In small-sized impact terminal printers, a paper feed unit dedicated to cutforms, which is separately sold as an automatic sheet feeder mechanism and can be mounted on and removed from the main body of a printer, and a paper ejecting tractor dedicated to continuous forms are used. If the user purchases the necessary feed units, he can print on both continuous forms and cutforms with a single printer. However, the user or the operator must change the feed units by mounting and removing them one by one, depending on the kind of the form to be printed upon. Also, in switching from a continuous form to cutforms, the operator is required to manually cut and remove the continuous form.
The Japanese Published Unexamined Patent Application No. 57-38175 discloses a printer provided with a mechanism for feeding a continuous form and manually inserted cutforms in the printer main body, but it does not disclose a unitized form feeding unit at all. Such a printer will result in the user who is satisfied with a form feeding mechanism for either continuous forms or cutforms purchasing an unnecessary feed mechanism for the other type of form, which is rather expensive.

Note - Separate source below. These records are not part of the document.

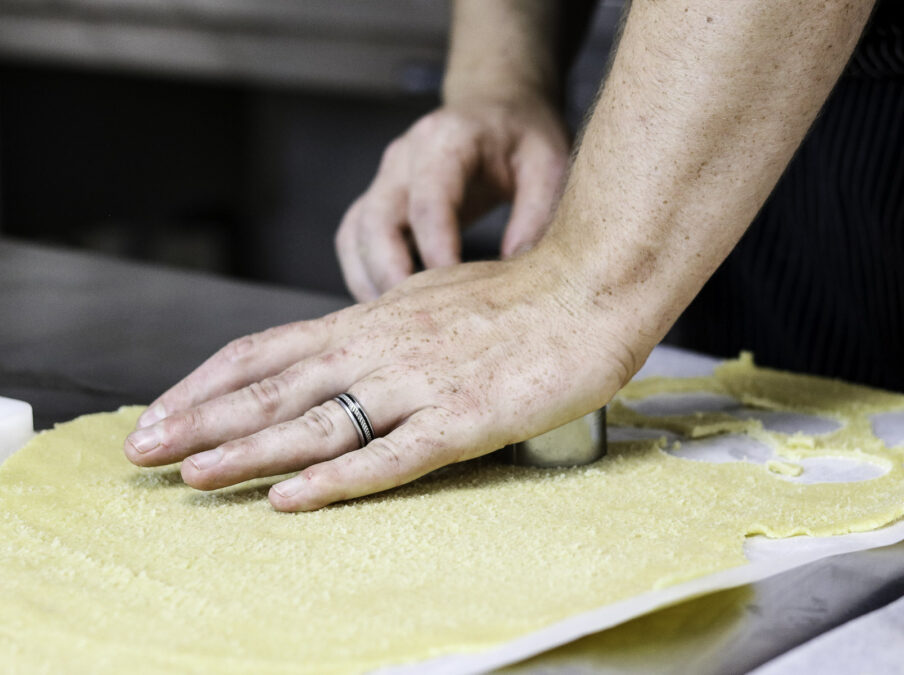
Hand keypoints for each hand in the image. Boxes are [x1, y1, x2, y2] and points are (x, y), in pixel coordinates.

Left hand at [122, 254, 634, 511]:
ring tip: (192, 475)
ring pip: (319, 420)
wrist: (592, 282)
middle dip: (202, 419)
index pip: (268, 350)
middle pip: (275, 387)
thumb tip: (343, 351)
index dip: (208, 382)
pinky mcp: (465, 419)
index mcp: (372, 321)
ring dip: (249, 450)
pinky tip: (293, 499)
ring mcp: (421, 383)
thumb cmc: (521, 295)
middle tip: (143, 450)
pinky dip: (337, 479)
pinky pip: (391, 455)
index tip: (162, 409)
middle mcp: (381, 347)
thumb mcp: (432, 300)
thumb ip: (384, 329)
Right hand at [336, 97, 568, 301]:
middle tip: (420, 318)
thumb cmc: (524, 136)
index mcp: (447, 139)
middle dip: (393, 273)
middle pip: (377, 219)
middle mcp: (404, 156)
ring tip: (401, 322)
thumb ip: (537, 211)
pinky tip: (390, 307)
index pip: (430, 199)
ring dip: (371, 279)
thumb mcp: (549, 163)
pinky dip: (363, 274)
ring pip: (356, 233)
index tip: (454, 291)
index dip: (436, 248)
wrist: (497, 108)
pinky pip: (354, 240)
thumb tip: (516, 265)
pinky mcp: (379, 199)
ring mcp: (385, 177)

Moreover, the above-mentioned application discloses a cutter which can cut off the continuous forms after being printed so that they can be used as accounting slips, but it does not suggest a construction which can automatically cut a continuous form in response to an electrical signal for the purpose of form changing.
In the field of copying machines, a unitized paper feed unit is disclosed in the Japanese Utility Model Registration Publication No. 62-7634, but an apparatus for feeding cutforms and a continuous form, which is the object of this invention, is not mentioned, and even handling a continuous form is not suggested at all.
For copying machines using a roll paper, the Japanese Utility Model Registration Publication Nos. 52-5650 and 53-33562 are known, but in either of these, the roll paper is periodically and inevitably cut and fed to the copying portion. Thus, the technology in the field of copying machines suggests nothing about feeding a continuous form, a concept usually specific to the field of printers, to the printing portion. Incidentally, the above-mentioned two utility model registration publications suggest nothing about unitizing the paper feeding portion.
As described above, because, up to now, there was no printer which could be used by freely changing a continuous form and cutforms without operator intervention, and particularly because, as a printer to be directly connected to a computer, there was no printer which could handle both continuous forms and cutforms with one unit, the user needed to purchase two printers to print on both continuous forms and cutforms.
Also, a small-sized impact terminal printer which can handle both continuous forms and cutforms required operator intervention for changing the forms.
On the other hand, treatment of both continuous forms and cutforms in one printer resulted in a user who used only one type of form having to incur an extra expense for the unnecessary mechanism. Also there was fear of incomplete functionality if an attempt at functional services was made in a limited space.